Look at today’s story from the gospel: In this one, Jesus is putting a shepherd’s staff into the hands of Peter who is flustered and ashamed and telling him to take care of the sheep. This is the same Peter who denied Jesus three times near the foot of the cross and is doubting if he is qualified or capable of doing anything in this movement let alone lead the church.

It takes courage to work through that. Courage to participate in what Jesus is calling us to do. It takes courage to participate when you doubt if all of this actually matters, when you feel like you’re not good enough, or when we’re faced with our own shortcomings like Peter, who really doubted if he was qualified. It takes strength of soul to participate in this movement when you feel like your workspace is toxic and all consuming, or when you’re burdened down with a clenching grief.  It takes courage to participate when you’re eclipsed by the possibility of failure—and here, I will say that 15 months ago, I was terrified that I would fail at my role as a parent or a pastor.  Do you know how long it took me to upload sermons to youtube? …Hours! Do you know how bored I was personally attending preschool on line? to tears! And yet, it took courage to press on and do it. 

We’ve been practicing a certain kind of courage for 2 years at home. Two years ago, we didn’t know what this would all bring.
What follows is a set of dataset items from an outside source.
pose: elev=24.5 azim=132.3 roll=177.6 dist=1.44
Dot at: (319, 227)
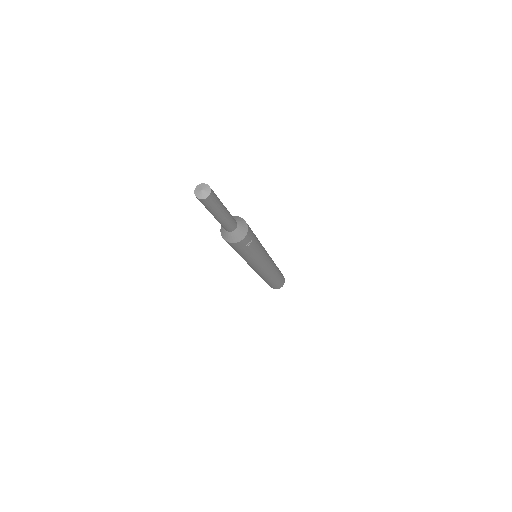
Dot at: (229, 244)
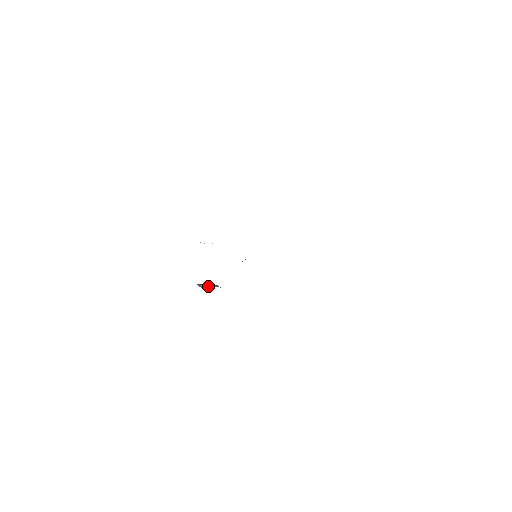
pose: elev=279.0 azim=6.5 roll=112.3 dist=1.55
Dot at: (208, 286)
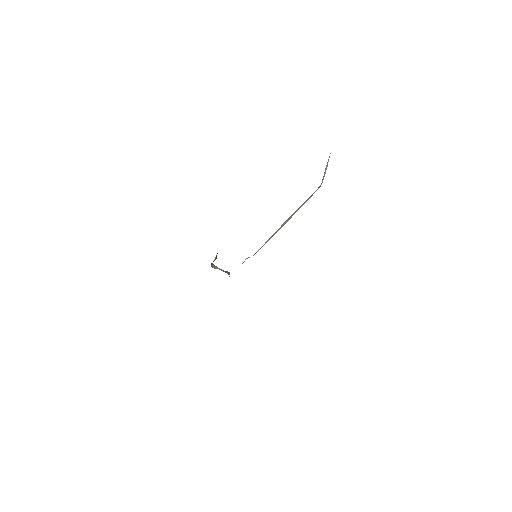
Dot at: (220, 269)
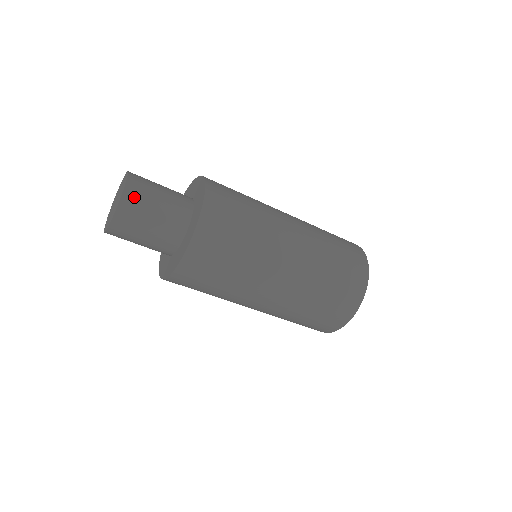
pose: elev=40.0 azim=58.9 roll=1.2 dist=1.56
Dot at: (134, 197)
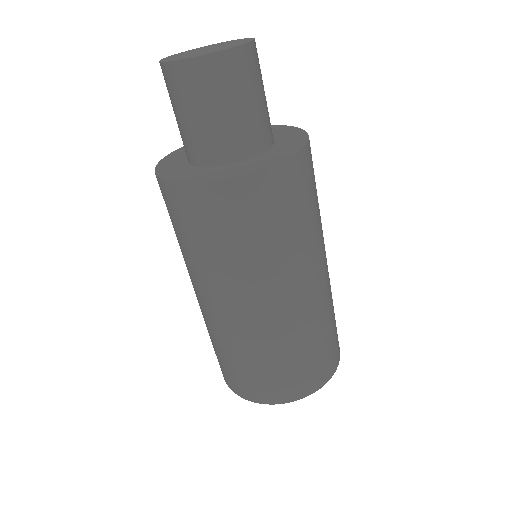
Dot at: occluded
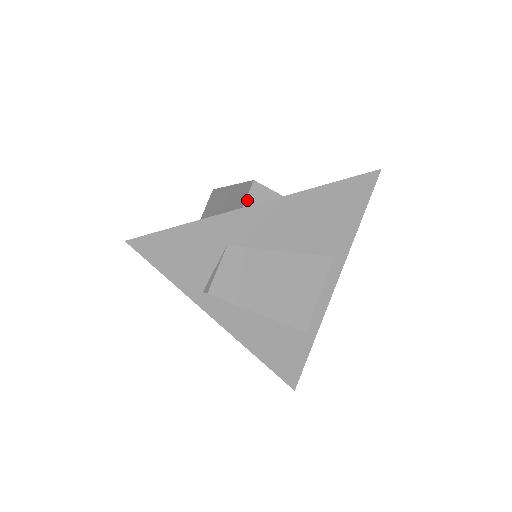
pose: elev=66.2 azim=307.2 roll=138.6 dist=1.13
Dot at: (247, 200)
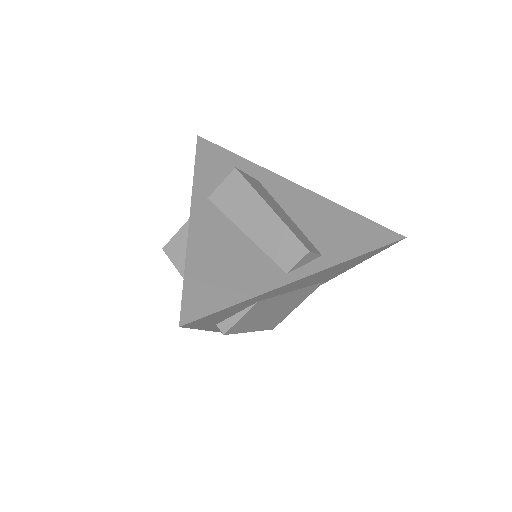
Dot at: (294, 267)
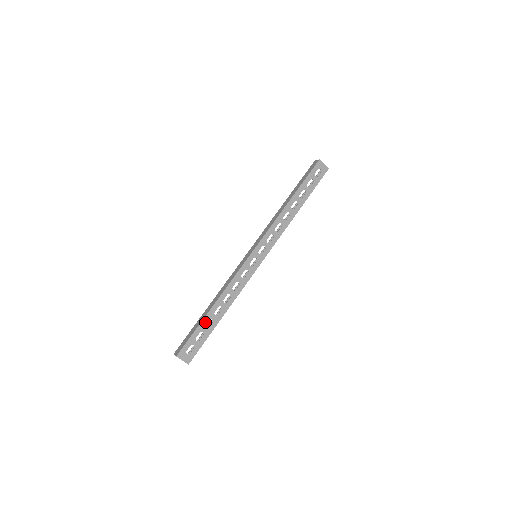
There was a point in early of May of 2020 when it took courage to go into a pharmacy and buy Tylenol for my kid.   I needed courage to continue loving my husband who I adore but kind of wanted to kill when we were all locked in together.  I needed courage to reinvent my job.  And you?  You needed courage to do the same.  And courage when your loved ones were not okay.  And courage to keep going when you worried that the world would never get back to normal. 

Even in this last year, it has taken courage to claim the kind of life we desire for our families: to send our kids to school, to come back to church, to apply for new jobs, to reach out when we we’re lonely.  We have drawn on courage like never before these last 2 years. We know what courage is. 

And…we are a little out of practice employing it with people outside of our household or outside of our immediate circles. We are out of practice with engaging with a Spirit that can and will knock us to the ground.   When Jesus says to Peter, “tend my sheep,” Peter could have drifted back to his old, safe life in Galilee.  He could have retreated and returned to what he knew. It was a risk when Jesus looked him in the eye and held out that shepherd staff: “feed my sheep.” But there was power there on the beach in the promise of new life in the risen Jesus.  Dear ones, there is power today in the promise of new life in the risen Jesus today. 

We come here to church and we are fueled for the courageous life that Jesus calls us to. Here in this space of worship we practice how to live in the world. We confess our sin and work at forgiving each other.  We share the peace with each other. We eat at the table together with people who might think differently from us. And then we go from this space and we put it into practice. That practice and way we live our lives as people of th Way strengthens the fabric of this Kingdom of God around us.  It makes our world stronger, it strengthens the chords of love, justice, mercy and joy that run as deep undertones to who we are. It changes us ever so subtly and slowly into who God calls us to be.

Who, dear ones, is God calling you to towards? Where is God calling you to take a step forward?

When Auburn Sandstrom finished her story slam, she said that in the deepest night of despair and anxiety, it only took a pinhole of light for grace to flood in.

We, dear ones, have a part to play in the mission of Jesus.  You may feel unqualified or apathetic, you may wonder if it all actually matters. Sometimes, it calls for us to do things we have never imagined, and sometimes, it calls for us to make a simple pinhole of light for all of grace to come rushing in and the kingdom of God to flood the space around us.